HELD: Yes. In cases of public lands, the property is not considered registered until the final act or the entry in the registration book of the registry of deeds had been accomplished.

A decree of registration and a certificate of title, under Act 496, are two different things. And it is the decree of registration, to be issued by the Land Registration Commissioner, which shall be the basis of the certificate of title to be issued subsequently by the corresponding register of deeds that quiets the title to and binds the land.

The title of ownership on the land is vested upon the owner upon the expiration of the period to appeal from the decision or adjudication by the cadastral court, without such an appeal having been perfected.
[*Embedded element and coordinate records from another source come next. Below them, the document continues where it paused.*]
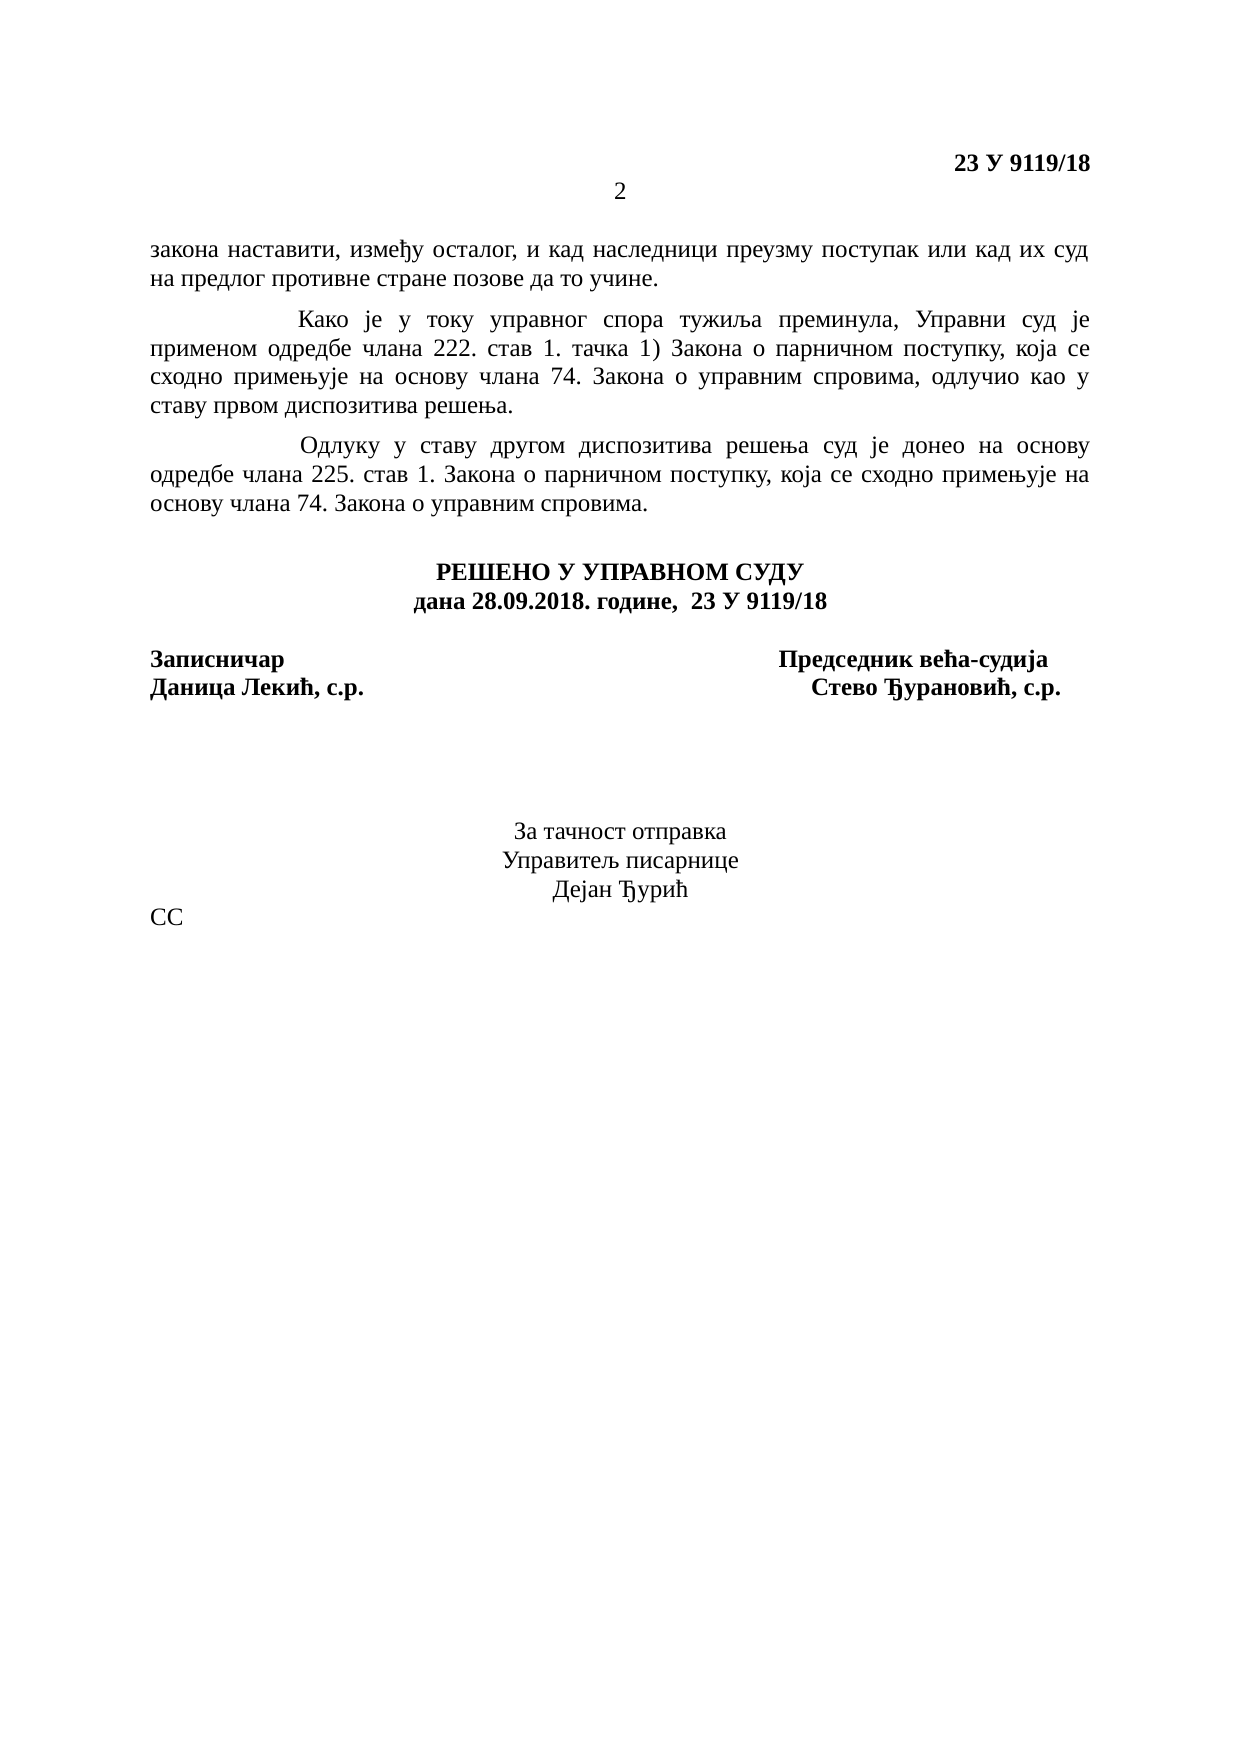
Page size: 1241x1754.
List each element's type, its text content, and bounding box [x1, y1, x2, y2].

text Записничар Председник већа-судија [150, 644, 1090, 672]
text За тачност отправка [150, 816, 1090, 845]
text Дејан Ђурић [150, 874, 1090, 902]
text Управитељ писарнице [150, 845, 1090, 874]
text закона наставити, између осталог, и кад наследници преузму поступак или кад их суд на предлог противне стране позове да то учине. [150, 234, 1090, 292]
text дана 28.09.2018. године, 23 У 9119/18 [150, 586, 1090, 615]
text РЕШЕНО У УПРАВНОМ СУДУ [150, 557, 1090, 586]
text Даница Лекић, с.р. Стево Ђурановић, с.р. [150, 672, 1090, 701]
text Како је у току управног спора тужиља преминула, Управни суд је применом одредбе члана 222. став 1. тачка 1) Закона о парничном поступку, која се сходно примењује на основу члана 74. Закона о управним спровима, одлучио као у ставу првом диспозитива решења. [150, 304, 1090, 419]
text Одлуку у ставу другом диспозитива решења суд је донео на основу одредбе члана 225. став 1. Закона о парничном поступку, која се сходно примењује на основу члана 74. Закона о управним спровима. [150, 431, 1090, 517]
text СС [150, 902, 1090, 931]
The certificate of title would then be necessary for purposes of effecting registration of subsequent disposition of the land where court proceedings would no longer be necessary.

SC has here a decree issued by the cadastral court, ordering the issuance to Inocencio de los Santos of the certificate of title over Lot No. 395 after the decision adjudicating ownership to him of the said property had already become final, and there being no imputation of irregularity in the said cadastral proceedings, title of ownership on the said adjudicatee was vested as of the date of the issuance of such judicial decree. The land, for all intents and purposes, had become, from that time, registered property which could not be acquired by adverse possession.